İçişleri Bakanlığının iç işleyişine dair sorular da yönelten Ocaklı, Göç İdaresi Başkanlığının hangi bakan yardımcısına bağlı olduğunu sorarak, İçişleri Bakan Yardımcısı Mehmet Aktaş’tan “Doğrudur.” yanıtını aldı. Bunun üzerine Ocaklı, “Bu kurumla ilgili bütün toplantıları Sayın Mehmet Sağlam’la yapıyorsunuz, hukuk bölümü de Sayın Bülent Turan’a bağlı iken Göç ve hukuk toplantılarını neden Mehmet Sağlam Bey’le yürütüyorsunuz?” sorusunu dile getirdi.

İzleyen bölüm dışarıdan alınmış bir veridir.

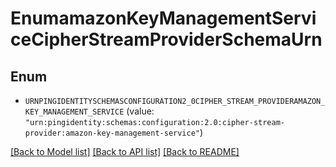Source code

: # EnumamazonKeyManagementServiceCipherStreamProviderSchemaUrn

## Enum


* `URNPINGIDENTITYSCHEMASCONFIGURATION2_0CIPHER_STREAM_PROVIDERAMAZON_KEY_MANAGEMENT_SERVICE` (value: `"urn:pingidentity:schemas:configuration:2.0:cipher-stream-provider:amazon-key-management-service"`)


[[Back to Model list]](../README.md#documentation-for-models) [[Back to API list]](../README.md#documentation-for-api-endpoints) [[Back to README]](../README.md)


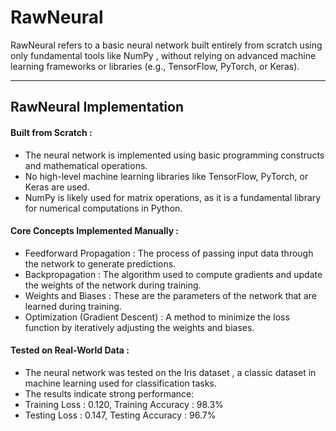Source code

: # RawNeural

RawNeural refers to a basic neural network built entirely from scratch using only fundamental tools like NumPy , without relying on advanced machine learning frameworks or libraries (e.g., TensorFlow, PyTorch, or Keras).

---
## RawNeural Implementation
#### Built from Scratch :
- The neural network is implemented using basic programming constructs and mathematical operations.
- No high-level machine learning libraries like TensorFlow, PyTorch, or Keras are used.
- NumPy is likely used for matrix operations, as it is a fundamental library for numerical computations in Python.

#### Core Concepts Implemented Manually :
- Feedforward Propagation : The process of passing input data through the network to generate predictions.
- Backpropagation : The algorithm used to compute gradients and update the weights of the network during training.
- Weights and Biases : These are the parameters of the network that are learned during training.
- Optimization (Gradient Descent) : A method to minimize the loss function by iteratively adjusting the weights and biases.

#### Tested on Real-World Data :
- The neural network was tested on the Iris dataset , a classic dataset in machine learning used for classification tasks.
- The results indicate strong performance:
- Training Loss : 0.120, Training Accuracy : 98.3%
- Testing Loss : 0.147, Testing Accuracy : 96.7%

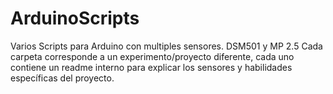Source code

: # ArduinoScripts
Varios Scripts para Arduino con multiples sensores. DSM501 y MP 2.5 
Cada carpeta corresponde a un experimento/proyecto diferente, cada uno contiene un readme interno para explicar los sensores y habilidades específicas del proyecto. 

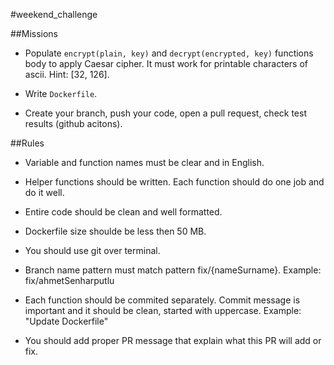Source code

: #weekend_challenge

##Missions

- Populate `encrypt(plain, key)` and `decrypt(encrypted, key)` functions body to apply Caesar cipher. It must work for printable characters of ascii. Hint: [32, 126].

- Write `Dockerfile`.

- Create your branch, push your code, open a pull request, check test results (github acitons).

##Rules

- Variable and function names must be clear and in English.

- Helper functions should be written. Each function should do one job and do it well.

- Entire code should be clean and well formatted.

- Dockerfile size shoulde be less then 50 MB. 

- You should use git over terminal.

- Branch name pattern must match pattern fix/{nameSurname}. Example: fix/ahmetSenharputlu

- Each function should be commited separately. Commit message is important and it should be clean, started with uppercase. Example: "Update Dockerfile"

- You should add proper PR message that explain what this PR will add or fix.
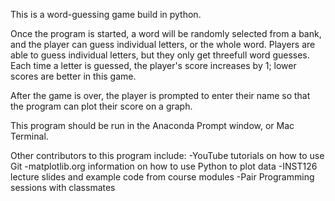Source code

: This is a word-guessing game build in python.

Once the program is started, a word will be randomly selected from a bank, and the player can guess individual letters, or the whole word.
Players are able to guess individual letters, but they only get threefull word guesses.
Each time a letter is guessed, the player's score increases by 1; lower scores are better in this game. 

After the game is over, the player is prompted to enter their name so that the program can plot their score on a graph. 

This program should be run in the Anaconda Prompt window, or Mac Terminal. 

Other contributors to this program include:
-YouTube tutorials on how to use Git
-matplotlib.org information on how to use Python to plot data
-INST126 lecture slides and example code from course modules
-Pair Programming sessions with classmates
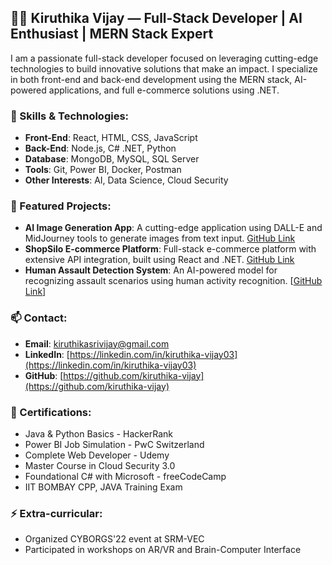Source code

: ## 👩‍💻 Kiruthika Vijay — Full-Stack Developer | AI Enthusiast | MERN Stack Expert

I am a passionate full-stack developer focused on leveraging cutting-edge technologies to build innovative solutions that make an impact. I specialize in both front-end and back-end development using the MERN stack, AI-powered applications, and full e-commerce solutions using .NET.

### 🚀 Skills & Technologies:
- **Front-End**: React, HTML, CSS, JavaScript
- **Back-End**: Node.js, C# .NET, Python
- **Database**: MongoDB, MySQL, SQL Server
- **Tools**: Git, Power BI, Docker, Postman
- **Other Interests**: AI, Data Science, Cloud Security

### 🌟 Featured Projects:
- **AI Image Generation App**: A cutting-edge application using DALL-E and MidJourney tools to generate images from text input. [GitHub Link](https://github.com/kiruthika-vijay/Dall-E-2.0--MERN-AI)
- **ShopSilo E-commerce Platform**: Full-stack e-commerce platform with extensive API integration, built using React and .NET. [GitHub Link](https://github.com/kiruthika-vijay/ShopSiloApp)
- **Human Assault Detection System**: An AI-powered model for recognizing assault scenarios using human activity recognition. [[GitHub Link](https://github.com/kiruthika-vijay/Human-Assault-Recognition-using-Human-Activity-Information-System-with-AI)]

### 📫 Contact:
- **Email**: kiruthikasrivijay@gmail.com
- **LinkedIn**: [https://linkedin.com/in/kiruthika-vijay03](https://linkedin.com/in/kiruthika-vijay03)
- **GitHub**: [https://github.com/kiruthika-vijay](https://github.com/kiruthika-vijay)

### 🏅 Certifications:
- Java & Python Basics - HackerRank
- Power BI Job Simulation - PwC Switzerland
- Complete Web Developer - Udemy
- Master Course in Cloud Security 3.0
- Foundational C# with Microsoft - freeCodeCamp
- IIT BOMBAY CPP, JAVA Training Exam

### ⚡ Extra-curricular:
- Organized CYBORGS'22 event at SRM-VEC
- Participated in workshops on AR/VR and Brain-Computer Interface
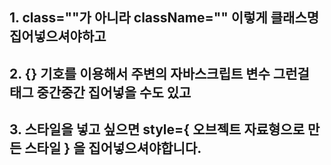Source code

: ## 1. class=""가 아니라 className="" 이렇게 클래스명 집어넣으셔야하고
## 2. {} 기호를 이용해서 주변의 자바스크립트 변수 그런걸 태그 중간중간 집어넣을 수도 있고 
## 3. 스타일을 넣고 싶으면 style={ 오브젝트 자료형으로 만든 스타일 } 을 집어넣으셔야합니다.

Strateji Başkanlığındaki görev değişikliğini de gündeme taşıyan Ocaklı, “Valilerle yapılan bir video kayıt toplantısında ‘Uçkurunuza sahip çıkın, istihbarat bende, sizi görevden alırım.’ gibi ifadeleri kullandınız mı? Strateji Başkanı Mehmet Mut neden ara dönemde görevden alındı? Yerine atanan kişiye Mehmet Sağlam’ın referans olduğu iddiası doğru mudur?” dedi.

Bu iddiaların Bakanlık içinde huzursuzluk algısını güçlendirdiğini söyleyen Ocaklı, “Bakanlığınızda böyle bir huzursuzluğun olduğu bilgisi yayılırken siz Türkiye’nin huzurunu bu durumda nasıl sağlayacaksınız?” ifadeleriyle soru yöneltti.

Konuşmasının sonunda bütçenin hayırlı olması temennisini yinelen CHP Rize Milletvekili Tahsin Ocaklı, “Ben milletin vekiliyim; milletten duyduğum, kamuoyunda konuşulan her şeyi size sormak zorundayım.” diyerek sözlerini tamamladı. İçişleri Bakanı Ali Yerlikaya ise, Ocaklı’nın soruları sonrası “Kızmadım, acıdım.” ifadelerini kullandı; Ocaklı ise “Acıma, acınacak hâle düşersin.” sözleriyle karşılık verdi.